Жекки слушала Павла Всеволодовича с возрастающим недоумением. Ей по-прежнему казалось, что он говорит совсем не о том, что ее волновало, что было самым главным в ее нынешнем положении, что он опять, в который раз, настойчиво уводит ее от осознания чего-то очень важного, что могло бы все изменить. Но ей никак не удавалось ухватить эту все время ускользающую от нее нить. Ее непрерывно лихорадило, и она минутами чувствовала такую невыносимую слабость, что не могла сосредоточиться даже на тех словах, что долетали до нее из красного полумрака. Она не столько понимала и вдумывалась теперь в смысл сказанного Аболешевым, сколько чувствовала его и чувствовала, что не понимает, зачем он говрит постороннее, не относящееся к ее настоящей беде. И еще думалось, что так он прощается. Горечь прощального, последнего, уходящего была так остра в ней сейчас, что она не могла побороть подступившие к горлу слезы.

— Это бесполезно, Жекки, — услышала она из полутьмы, окружавшей Аболешева, и догадалась, что он заметил ее набухшие черной влагой глаза. — Не думайте и уезжайте скорее. Вы должны исполнить обещание, а я… Что ж, я тоже исполню, что обещал. — Голос Павла Всеволодовича стал каким-то особенно сдавленным, а взгляд отрешенным. — Странное это ощущение, — добавил он, — поступать наперекор себе, очень странное, и значит самое что ни на есть человеческое. А с ним, с этим вашим человеческим, оказывается, не так-то легко расстаться.
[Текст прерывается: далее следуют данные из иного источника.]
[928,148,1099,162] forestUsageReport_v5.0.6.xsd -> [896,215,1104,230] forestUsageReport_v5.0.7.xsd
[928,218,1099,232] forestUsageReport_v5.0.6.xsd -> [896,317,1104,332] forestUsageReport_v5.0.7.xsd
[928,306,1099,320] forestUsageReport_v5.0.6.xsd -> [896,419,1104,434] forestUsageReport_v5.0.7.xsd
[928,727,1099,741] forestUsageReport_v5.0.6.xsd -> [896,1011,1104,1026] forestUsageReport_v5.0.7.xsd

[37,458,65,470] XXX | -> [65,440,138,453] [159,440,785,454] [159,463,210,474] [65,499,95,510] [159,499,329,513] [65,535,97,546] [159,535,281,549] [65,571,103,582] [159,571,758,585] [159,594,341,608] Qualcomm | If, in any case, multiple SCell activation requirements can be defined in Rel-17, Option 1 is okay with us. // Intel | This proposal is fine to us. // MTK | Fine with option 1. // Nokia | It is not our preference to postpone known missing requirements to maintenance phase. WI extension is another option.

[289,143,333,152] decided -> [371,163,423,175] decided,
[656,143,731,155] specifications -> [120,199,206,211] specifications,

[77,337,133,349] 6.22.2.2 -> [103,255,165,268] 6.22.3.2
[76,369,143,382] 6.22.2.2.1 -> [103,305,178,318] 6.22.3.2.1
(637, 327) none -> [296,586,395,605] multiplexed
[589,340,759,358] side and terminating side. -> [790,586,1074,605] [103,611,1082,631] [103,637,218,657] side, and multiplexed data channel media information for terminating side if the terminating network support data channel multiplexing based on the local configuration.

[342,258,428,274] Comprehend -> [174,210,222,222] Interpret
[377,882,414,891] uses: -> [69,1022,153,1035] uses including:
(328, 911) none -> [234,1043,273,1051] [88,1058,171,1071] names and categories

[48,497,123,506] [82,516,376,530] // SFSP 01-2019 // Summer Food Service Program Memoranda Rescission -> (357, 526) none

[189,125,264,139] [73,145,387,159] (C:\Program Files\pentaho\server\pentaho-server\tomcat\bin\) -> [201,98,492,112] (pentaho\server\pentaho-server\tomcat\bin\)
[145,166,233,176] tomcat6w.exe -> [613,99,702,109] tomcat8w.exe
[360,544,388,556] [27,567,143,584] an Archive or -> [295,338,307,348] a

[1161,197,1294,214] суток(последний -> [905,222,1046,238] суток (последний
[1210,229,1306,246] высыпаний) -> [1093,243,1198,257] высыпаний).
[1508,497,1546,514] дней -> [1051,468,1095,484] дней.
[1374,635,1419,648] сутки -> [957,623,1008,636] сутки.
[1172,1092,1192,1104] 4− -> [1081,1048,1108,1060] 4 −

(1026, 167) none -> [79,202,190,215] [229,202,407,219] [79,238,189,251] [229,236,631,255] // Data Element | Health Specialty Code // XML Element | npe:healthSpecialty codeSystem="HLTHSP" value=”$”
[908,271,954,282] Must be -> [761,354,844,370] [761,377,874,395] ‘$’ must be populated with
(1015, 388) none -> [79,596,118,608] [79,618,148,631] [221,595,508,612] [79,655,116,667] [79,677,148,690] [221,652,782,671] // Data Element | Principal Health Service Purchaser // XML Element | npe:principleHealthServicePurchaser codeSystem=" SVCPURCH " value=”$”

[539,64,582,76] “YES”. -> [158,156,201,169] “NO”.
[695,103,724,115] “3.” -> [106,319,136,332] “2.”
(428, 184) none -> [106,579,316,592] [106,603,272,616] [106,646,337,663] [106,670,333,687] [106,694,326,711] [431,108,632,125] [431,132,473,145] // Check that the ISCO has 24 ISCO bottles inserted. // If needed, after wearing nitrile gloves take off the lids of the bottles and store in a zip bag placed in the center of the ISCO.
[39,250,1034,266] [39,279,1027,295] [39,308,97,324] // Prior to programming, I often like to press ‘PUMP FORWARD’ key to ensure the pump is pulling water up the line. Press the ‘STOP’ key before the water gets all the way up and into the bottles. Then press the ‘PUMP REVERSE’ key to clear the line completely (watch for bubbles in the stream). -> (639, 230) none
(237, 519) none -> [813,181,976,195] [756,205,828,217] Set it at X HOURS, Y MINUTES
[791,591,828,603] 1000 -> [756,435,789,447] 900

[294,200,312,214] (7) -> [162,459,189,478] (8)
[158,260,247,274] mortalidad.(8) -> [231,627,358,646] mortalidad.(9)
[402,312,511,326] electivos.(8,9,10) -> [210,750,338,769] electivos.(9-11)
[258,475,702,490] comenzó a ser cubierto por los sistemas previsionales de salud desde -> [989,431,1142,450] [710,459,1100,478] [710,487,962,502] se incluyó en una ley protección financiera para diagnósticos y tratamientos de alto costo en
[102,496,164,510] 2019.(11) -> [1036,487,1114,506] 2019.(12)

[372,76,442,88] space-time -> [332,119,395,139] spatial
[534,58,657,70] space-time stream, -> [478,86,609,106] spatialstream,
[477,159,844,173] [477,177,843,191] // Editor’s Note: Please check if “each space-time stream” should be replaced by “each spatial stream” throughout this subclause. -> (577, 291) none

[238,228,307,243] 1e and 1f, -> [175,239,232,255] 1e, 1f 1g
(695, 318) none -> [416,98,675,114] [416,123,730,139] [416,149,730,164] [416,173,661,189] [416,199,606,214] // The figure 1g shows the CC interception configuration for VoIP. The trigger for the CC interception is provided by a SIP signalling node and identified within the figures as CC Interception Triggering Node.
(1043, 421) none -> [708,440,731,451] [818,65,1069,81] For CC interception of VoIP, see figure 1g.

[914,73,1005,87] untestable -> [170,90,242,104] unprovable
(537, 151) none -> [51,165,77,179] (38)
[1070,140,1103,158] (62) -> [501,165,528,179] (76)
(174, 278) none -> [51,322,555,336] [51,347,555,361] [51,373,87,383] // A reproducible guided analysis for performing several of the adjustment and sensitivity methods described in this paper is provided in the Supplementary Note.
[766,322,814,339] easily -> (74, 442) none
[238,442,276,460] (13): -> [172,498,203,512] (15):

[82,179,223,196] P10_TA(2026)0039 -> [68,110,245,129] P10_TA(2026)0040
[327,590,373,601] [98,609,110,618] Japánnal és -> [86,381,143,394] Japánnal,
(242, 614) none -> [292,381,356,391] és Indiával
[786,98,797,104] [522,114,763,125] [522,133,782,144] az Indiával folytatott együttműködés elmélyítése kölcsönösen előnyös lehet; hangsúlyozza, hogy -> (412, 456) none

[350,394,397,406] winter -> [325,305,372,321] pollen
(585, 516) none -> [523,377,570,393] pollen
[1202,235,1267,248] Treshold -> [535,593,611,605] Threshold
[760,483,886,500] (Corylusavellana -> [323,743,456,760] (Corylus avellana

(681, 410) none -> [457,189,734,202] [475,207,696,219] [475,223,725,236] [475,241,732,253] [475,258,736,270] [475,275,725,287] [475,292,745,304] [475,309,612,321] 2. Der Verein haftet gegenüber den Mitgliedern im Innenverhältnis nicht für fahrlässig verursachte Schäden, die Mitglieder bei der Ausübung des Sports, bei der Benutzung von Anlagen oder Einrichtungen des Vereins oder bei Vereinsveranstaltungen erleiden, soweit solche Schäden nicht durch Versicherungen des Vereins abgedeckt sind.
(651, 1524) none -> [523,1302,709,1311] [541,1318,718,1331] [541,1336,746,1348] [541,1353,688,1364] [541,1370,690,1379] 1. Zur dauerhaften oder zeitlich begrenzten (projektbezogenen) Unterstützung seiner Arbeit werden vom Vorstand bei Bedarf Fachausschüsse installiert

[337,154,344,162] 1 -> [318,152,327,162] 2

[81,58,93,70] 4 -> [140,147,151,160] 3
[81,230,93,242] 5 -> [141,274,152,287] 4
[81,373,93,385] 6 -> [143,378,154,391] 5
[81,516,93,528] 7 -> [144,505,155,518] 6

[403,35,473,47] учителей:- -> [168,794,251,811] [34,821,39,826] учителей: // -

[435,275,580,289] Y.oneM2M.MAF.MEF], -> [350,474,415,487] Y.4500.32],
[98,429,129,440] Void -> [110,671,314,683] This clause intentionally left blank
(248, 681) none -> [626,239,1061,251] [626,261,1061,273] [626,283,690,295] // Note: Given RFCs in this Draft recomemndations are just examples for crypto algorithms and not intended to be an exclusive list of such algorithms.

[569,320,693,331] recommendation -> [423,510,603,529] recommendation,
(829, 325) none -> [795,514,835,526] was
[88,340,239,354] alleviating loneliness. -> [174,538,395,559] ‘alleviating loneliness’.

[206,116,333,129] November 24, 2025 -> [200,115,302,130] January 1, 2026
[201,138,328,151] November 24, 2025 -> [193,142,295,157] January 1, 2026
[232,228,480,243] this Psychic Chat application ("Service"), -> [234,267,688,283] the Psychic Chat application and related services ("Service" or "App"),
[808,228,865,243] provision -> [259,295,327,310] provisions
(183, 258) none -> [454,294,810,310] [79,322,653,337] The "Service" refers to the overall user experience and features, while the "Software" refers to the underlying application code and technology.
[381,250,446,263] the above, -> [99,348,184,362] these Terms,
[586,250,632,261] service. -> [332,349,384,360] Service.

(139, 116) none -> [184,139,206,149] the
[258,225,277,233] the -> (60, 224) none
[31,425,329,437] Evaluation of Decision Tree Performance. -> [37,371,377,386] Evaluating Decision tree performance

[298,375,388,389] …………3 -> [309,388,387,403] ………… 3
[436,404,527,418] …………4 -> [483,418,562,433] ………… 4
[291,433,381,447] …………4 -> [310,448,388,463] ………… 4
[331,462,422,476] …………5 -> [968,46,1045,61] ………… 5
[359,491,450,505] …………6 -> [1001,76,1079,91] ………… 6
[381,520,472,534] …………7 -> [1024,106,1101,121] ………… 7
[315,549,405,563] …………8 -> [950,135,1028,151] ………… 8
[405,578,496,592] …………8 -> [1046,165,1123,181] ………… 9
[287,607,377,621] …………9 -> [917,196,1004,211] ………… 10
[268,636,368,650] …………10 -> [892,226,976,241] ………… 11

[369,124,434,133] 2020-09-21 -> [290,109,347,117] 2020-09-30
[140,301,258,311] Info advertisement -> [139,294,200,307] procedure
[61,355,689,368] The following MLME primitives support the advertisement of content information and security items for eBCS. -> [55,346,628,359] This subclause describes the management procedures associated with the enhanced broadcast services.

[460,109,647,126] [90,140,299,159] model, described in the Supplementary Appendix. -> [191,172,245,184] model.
Жекки вдруг почувствовала в его словах и, самое главное, в изменившемся тоне его голоса то, чего так долго ждала — услышала настоящего Аболешева, родного до самой последней капли. Она услышала хотя и отдаленную, но все же столь нужную ей сейчас правду: он прощался и медлил, и объясняясь с ней, пробуя вызвать ее ненависть, будто бы убеждал в чем-то самого себя, и все время пытался удержать ее на расстоянии, как будто сближение могло что-то нарушить в его намерении, как будто от случайного прикосновения к нему, она неизбежно должна была потеряться в окрестной вздрагивающей полутьме. Жекки так и не смогла догадаться, что именно отстраняло его, но услышала в конце концов то, что отвечало ее собственной потребности говорить о самом насущном — об их неразрывности.